The Inductor then enters "Wrapper Codegen," which generates code that runs on a CPU, GPU, or other AI accelerator. The wrapper Codegen replaces the interpreter part of the compiler stack and can call the kernel and allocate memory. The backend code generation part leverages OpenAI Triton for GPUs and outputs PTX code. For CPUs, the Intel compiler generates C (also works on non-Intel CPUs).
They will support more hardware in the future, but the point is that Inductor greatly reduces the amount of work that compiler teams have to do when making compilers for their AI hardware accelerators. In addition, the code is more optimized for performance, and memory bandwidth and capacity requirements are significantly reduced.
What researchers need is not just a compiler that only supports GPUs, but also a compiler that supports various hardware backends.
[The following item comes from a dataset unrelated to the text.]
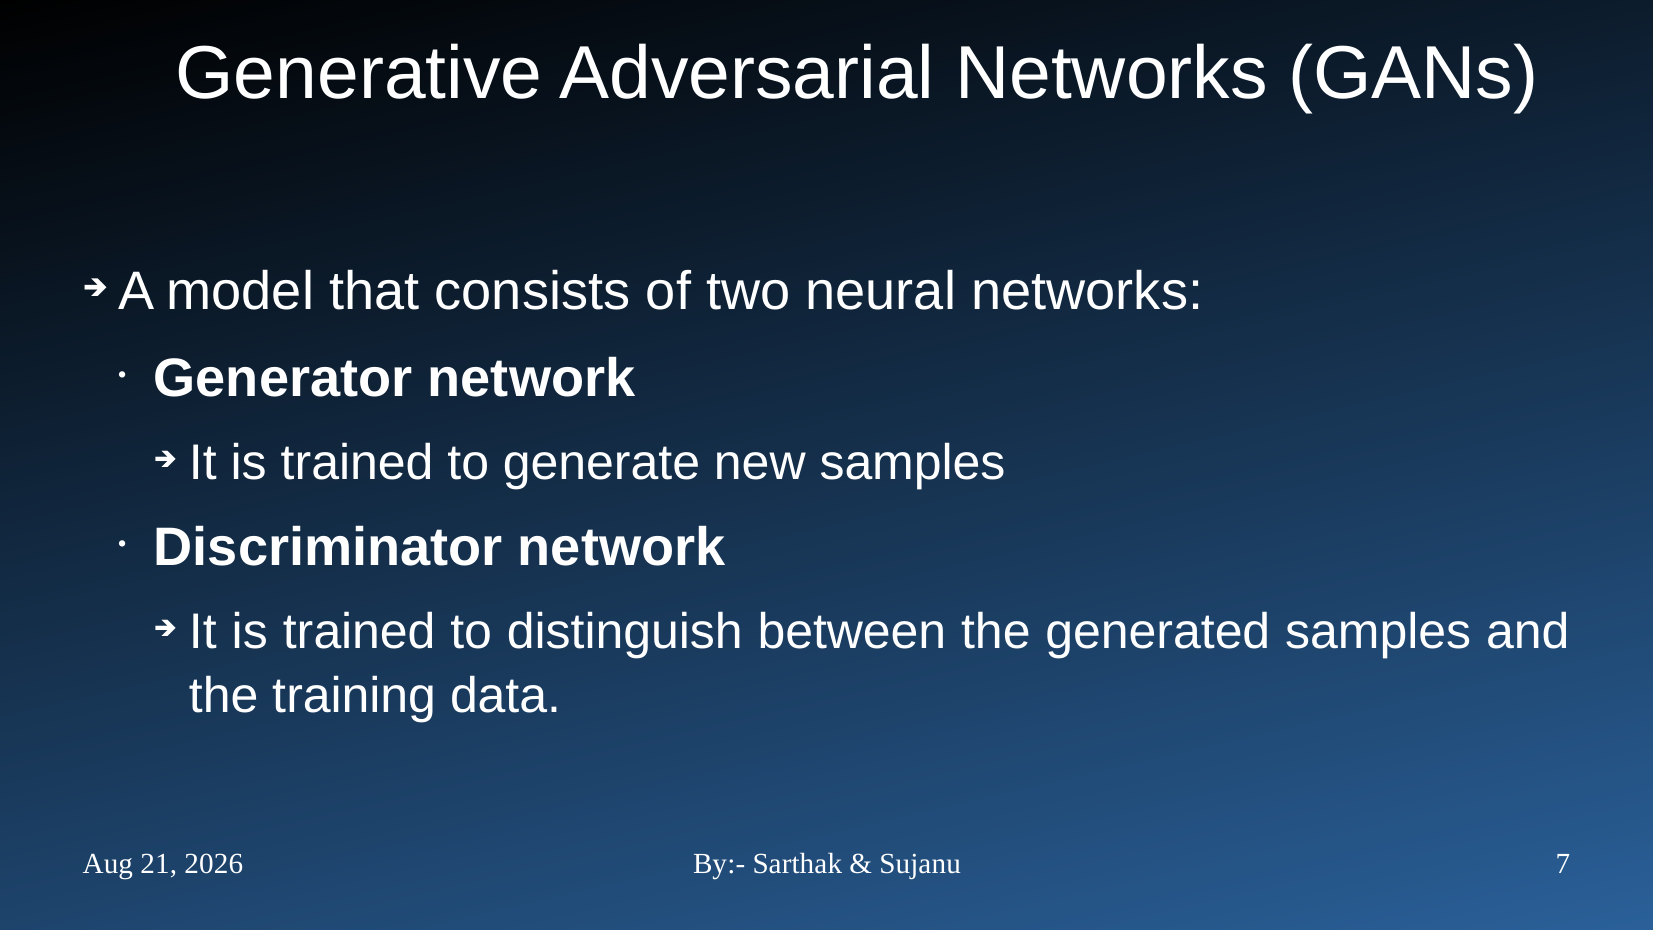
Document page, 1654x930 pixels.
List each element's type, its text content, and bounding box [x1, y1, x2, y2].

subtitle A model that consists of two neural networks: Generator network It is trained to generate new samples Discriminator network It is trained to distinguish between the generated samples and the training data. [82, 217, 1571, 757]
title Generative Adversarial Networks (GANs) [82, 30, 1571, 199]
OpenAI Triton is a disruptive presence for Nvidia’s closed-source machine learning software. Triton takes data directly from Python or through the PyTorch Inductor stack, the latter being the most common usage. Triton is responsible for converting the input into an LLVM intermediate representation and generating code. NVIDIA GPUs will generate PTX code directly, skipping NVIDIA's closed-source CUDA libraries (such as cuBLAS) and instead using open-source libraries (such as cutlass).
CUDA is popular in the world of accelerated computing, but little known among machine learning researchers and data scientists. Using CUDA can present challenges and require a deep understanding of the hardware architecture, which can slow down the development process. As a result, machine learning experts may rely on CUDA experts to modify, optimize, and parallelize their code.
Triton makes up for this shortcoming, allowing high-level languages to achieve comparable performance to low-level languages. The Triton kernel itself is very clear to the typical ML researcher, which is very important for usability. Triton automates memory coalescing, shared memory management, and scheduling in SM. Triton is not particularly useful for element-wise matrix multiplication, but matrix multiplication can already be done very efficiently. Triton is useful for expensive point-by-point operations and reducing the overhead of complex operations.
OpenAI Triton currently only officially supports NVIDIA GPUs, but this will change in the near future to support multiple other hardware vendors. Other hardware accelerators can be integrated directly into Triton’s LLVM IR, which greatly reduces the time to build an AI compiler stack for new hardware.
Nvidia’s huge software system lacks foresight and cannot take advantage of its huge advantages in ML hardware and software, and it has failed to become the default compiler for machine learning. They lack the focus on usability that allows OpenAI and Meta to create software stacks that are portable to other hardware.